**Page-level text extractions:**
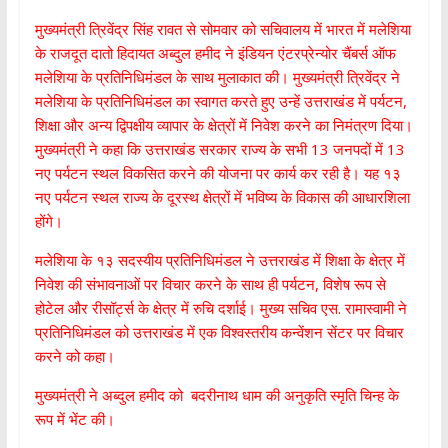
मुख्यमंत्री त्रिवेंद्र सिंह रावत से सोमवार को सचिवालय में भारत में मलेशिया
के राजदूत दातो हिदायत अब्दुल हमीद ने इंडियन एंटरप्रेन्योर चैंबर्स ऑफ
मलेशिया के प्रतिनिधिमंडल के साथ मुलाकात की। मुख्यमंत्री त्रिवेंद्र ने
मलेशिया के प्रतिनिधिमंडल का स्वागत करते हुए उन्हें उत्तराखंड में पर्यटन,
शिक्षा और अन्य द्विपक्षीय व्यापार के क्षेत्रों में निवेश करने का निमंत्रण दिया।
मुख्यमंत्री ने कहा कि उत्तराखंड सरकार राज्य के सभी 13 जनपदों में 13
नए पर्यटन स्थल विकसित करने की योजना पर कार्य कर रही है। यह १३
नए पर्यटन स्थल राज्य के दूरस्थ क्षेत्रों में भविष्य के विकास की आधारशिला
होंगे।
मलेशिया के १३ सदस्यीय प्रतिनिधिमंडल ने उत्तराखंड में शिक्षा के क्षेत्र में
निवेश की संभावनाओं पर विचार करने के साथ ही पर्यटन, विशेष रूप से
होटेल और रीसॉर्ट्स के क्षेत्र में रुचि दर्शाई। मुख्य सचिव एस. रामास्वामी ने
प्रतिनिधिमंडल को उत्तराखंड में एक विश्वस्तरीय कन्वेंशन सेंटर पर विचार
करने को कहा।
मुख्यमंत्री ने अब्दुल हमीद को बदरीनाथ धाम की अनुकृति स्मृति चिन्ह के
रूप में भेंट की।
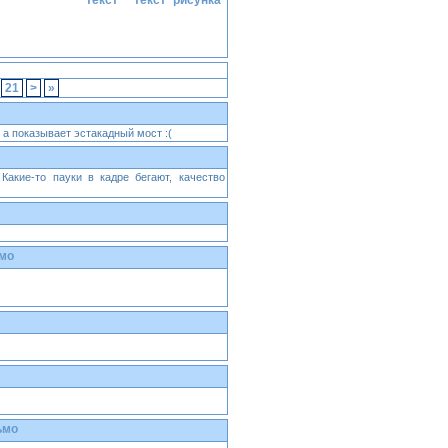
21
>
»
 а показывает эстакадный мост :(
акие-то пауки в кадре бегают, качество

* * *

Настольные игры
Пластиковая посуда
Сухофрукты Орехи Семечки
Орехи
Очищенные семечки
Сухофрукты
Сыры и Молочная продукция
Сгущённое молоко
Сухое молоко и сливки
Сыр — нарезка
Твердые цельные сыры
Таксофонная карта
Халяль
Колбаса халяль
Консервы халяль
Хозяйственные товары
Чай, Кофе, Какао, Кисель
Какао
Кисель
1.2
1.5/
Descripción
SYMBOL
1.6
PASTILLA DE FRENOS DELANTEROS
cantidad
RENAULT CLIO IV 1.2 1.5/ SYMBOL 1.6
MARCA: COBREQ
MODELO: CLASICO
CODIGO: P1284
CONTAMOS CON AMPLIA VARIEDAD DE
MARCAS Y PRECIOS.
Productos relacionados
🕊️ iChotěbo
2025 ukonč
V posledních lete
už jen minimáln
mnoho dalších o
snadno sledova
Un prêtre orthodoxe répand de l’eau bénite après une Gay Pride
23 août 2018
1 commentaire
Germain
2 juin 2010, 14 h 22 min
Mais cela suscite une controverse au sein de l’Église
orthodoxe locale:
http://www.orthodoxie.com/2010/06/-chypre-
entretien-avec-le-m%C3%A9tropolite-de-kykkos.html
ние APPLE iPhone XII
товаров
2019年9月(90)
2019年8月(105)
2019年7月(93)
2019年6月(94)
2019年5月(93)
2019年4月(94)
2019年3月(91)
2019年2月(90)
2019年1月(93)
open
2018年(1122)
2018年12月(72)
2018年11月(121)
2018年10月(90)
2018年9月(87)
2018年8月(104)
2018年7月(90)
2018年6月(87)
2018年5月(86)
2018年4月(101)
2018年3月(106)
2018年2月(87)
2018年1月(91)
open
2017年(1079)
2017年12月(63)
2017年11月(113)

---

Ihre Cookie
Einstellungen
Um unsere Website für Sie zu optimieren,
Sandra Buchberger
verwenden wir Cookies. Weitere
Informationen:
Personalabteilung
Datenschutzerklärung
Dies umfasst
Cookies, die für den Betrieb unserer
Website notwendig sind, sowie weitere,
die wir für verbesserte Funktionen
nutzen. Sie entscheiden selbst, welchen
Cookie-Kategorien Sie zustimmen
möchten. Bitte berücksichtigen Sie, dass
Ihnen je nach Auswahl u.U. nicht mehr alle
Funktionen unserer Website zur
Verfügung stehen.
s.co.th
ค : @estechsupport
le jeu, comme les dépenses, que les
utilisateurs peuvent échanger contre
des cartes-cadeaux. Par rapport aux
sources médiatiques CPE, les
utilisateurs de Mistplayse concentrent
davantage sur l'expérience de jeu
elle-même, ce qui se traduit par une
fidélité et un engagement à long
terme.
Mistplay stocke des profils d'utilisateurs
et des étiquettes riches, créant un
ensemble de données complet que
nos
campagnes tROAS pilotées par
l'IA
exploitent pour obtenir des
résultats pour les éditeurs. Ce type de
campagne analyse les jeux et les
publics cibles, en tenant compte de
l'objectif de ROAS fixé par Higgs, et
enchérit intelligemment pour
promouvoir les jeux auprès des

**Work instructions:** The entries above hold the needed span. Transcribe exactly the lines from the one with "Productos relacionados" to the one with "2017年11月(113)", both included.

**The completed task:**
Productos relacionados
🕊️ iChotěbo
2025 ukonč
V posledních lete
už jen minimáln
mnoho dalších o
snadno sledova
Un prêtre orthodoxe répand de l’eau bénite après une Gay Pride
23 août 2018
1 commentaire
Germain
2 juin 2010, 14 h 22 min
Mais cela suscite une controverse au sein de l’Église
orthodoxe locale:
http://www.orthodoxie.com/2010/06/-chypre-
entretien-avec-le-m%C3%A9tropolite-de-kykkos.html
ние APPLE iPhone XII
товаров
2019年9月(90)
2019年8月(105)
2019年7月(93)
2019年6月(94)
2019年5月(93)
2019年4月(94)
2019年3月(91)
2019年2月(90)
2019年1月(93)
open
2018年(1122)
2018年12月(72)
2018年11月(121)
2018年10月(90)
2018年9月(87)
2018年8月(104)
2018年7月(90)
2018年6月(87)
2018年5月(86)
2018年4月(101)
2018年3月(106)
2018年2月(87)
2018年1月(91)
open
2017年(1079)
2017年12月(63)
2017年11月(113)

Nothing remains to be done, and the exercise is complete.